> [Given passage]
4

"If a model is not available, then it is particularly useful to estimate action values (the values of state-action pairs) rather than state values. With a model, state values alone are sufficient to determine a policy; one simply looks ahead one step and chooses whichever action leads to the best combination of reward and next state, as we did in the chapter on DP. Without a model, however, state values alone are not sufficient. One must explicitly estimate the value of each action in order for the values to be useful in suggesting a policy."

The above extract is from Sutton and Barto's Reinforcement Learning, Section 5.2 - part of the chapter on Monte Carlo Methods.

Could someone please explain in some more detail, as to why it is necessary to determine the value of each action (i.e. state-values alone are not sufficient) for suggesting a policy in a model-free setting?


P.S.

From what I know, state-values basically refer to the expected return one gets when starting from a state (we know that we'll reach a terminal state, since we're dealing with Monte Carlo methods which, at least in the book, look at only episodic MDPs). That being said, why is it not possible to suggest a policy solely on the basis of state-values; why do we need state-action values? I'm a little confused, it'd really help if someone could clear it up.

stoic-santiago
  • 1,201
  • 9
  • 22

1 Answers1

4

why is it not possible to suggest a policy solely on the basis of state-values; why do we need state-action values?

A policy function takes state as an argument and returns an action $a = \pi(s)$, or it may return a probability distribution over actions $\mathbf{Pr}\{A_t=a|S_t=s \} =\pi(a|s)$.

> [Data to examine]
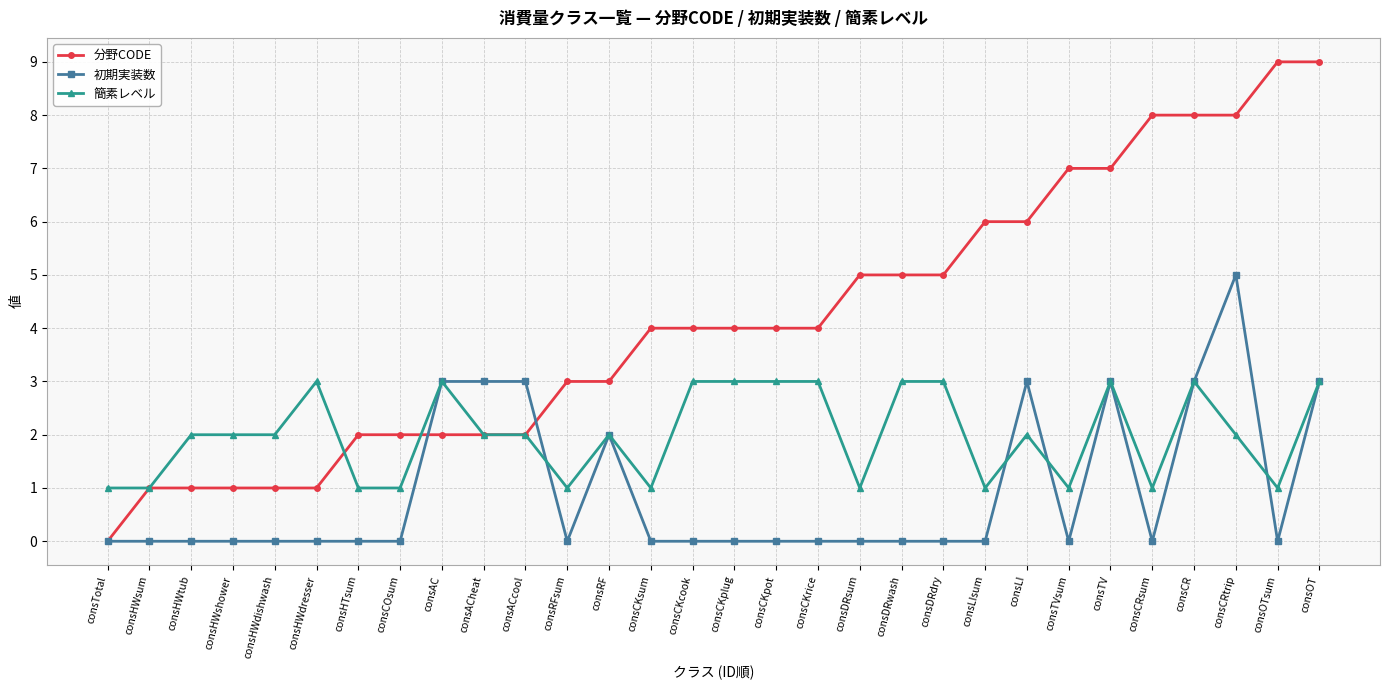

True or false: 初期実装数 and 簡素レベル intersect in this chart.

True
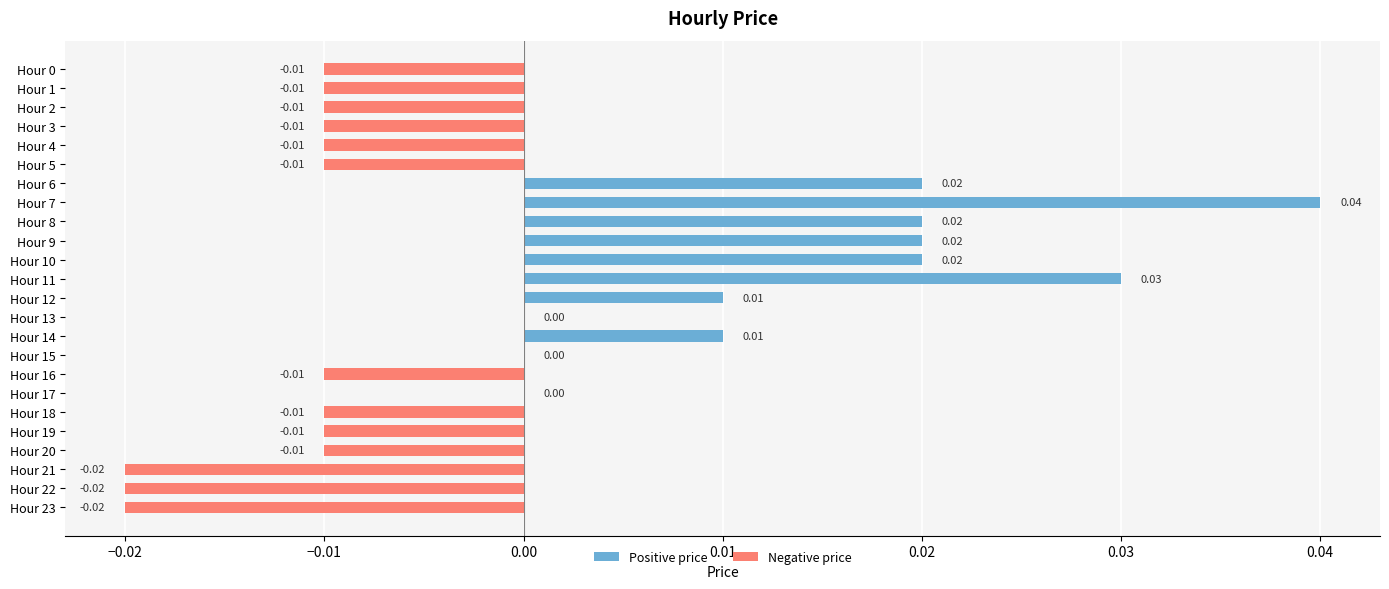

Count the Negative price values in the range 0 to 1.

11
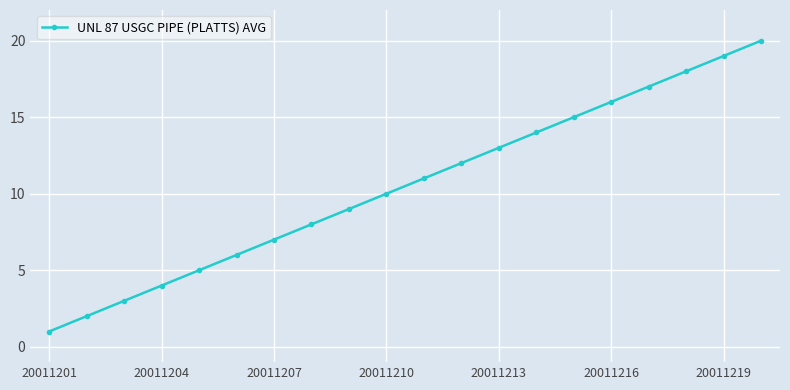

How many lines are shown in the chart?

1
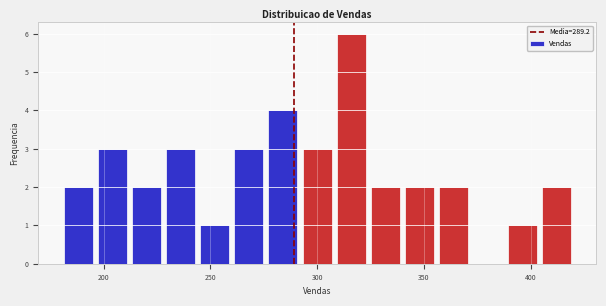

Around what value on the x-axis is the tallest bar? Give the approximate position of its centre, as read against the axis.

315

> [What to produce]
Return the entire thread on state values and action values word for word. Work from the thread on state values and action values alone, leaving the records aside.

> [Task output]
4

"If a model is not available, then it is particularly useful to estimate action values (the values of state-action pairs) rather than state values. With a model, state values alone are sufficient to determine a policy; one simply looks ahead one step and chooses whichever action leads to the best combination of reward and next state, as we did in the chapter on DP. Without a model, however, state values alone are not sufficient. One must explicitly estimate the value of each action in order for the values to be useful in suggesting a policy."

The above extract is from Sutton and Barto's Reinforcement Learning, Section 5.2 - part of the chapter on Monte Carlo Methods.

Could someone please explain in some more detail, as to why it is necessary to determine the value of each action (i.e. state-values alone are not sufficient) for suggesting a policy in a model-free setting?


P.S.

From what I know, state-values basically refer to the expected return one gets when starting from a state (we know that we'll reach a terminal state, since we're dealing with Monte Carlo methods which, at least in the book, look at only episodic MDPs). That being said, why is it not possible to suggest a policy solely on the basis of state-values; why do we need state-action values? I'm a little confused, it'd really help if someone could clear it up.

stoic-santiago
  • 1,201
  • 9
  • 22

1 Answers1

4

why is it not possible to suggest a policy solely on the basis of state-values; why do we need state-action values?

A policy function takes state as an argument and returns an action $a = \pi(s)$, or it may return a probability distribution over actions $\mathbf{Pr}\{A_t=a|S_t=s \} =\pi(a|s)$.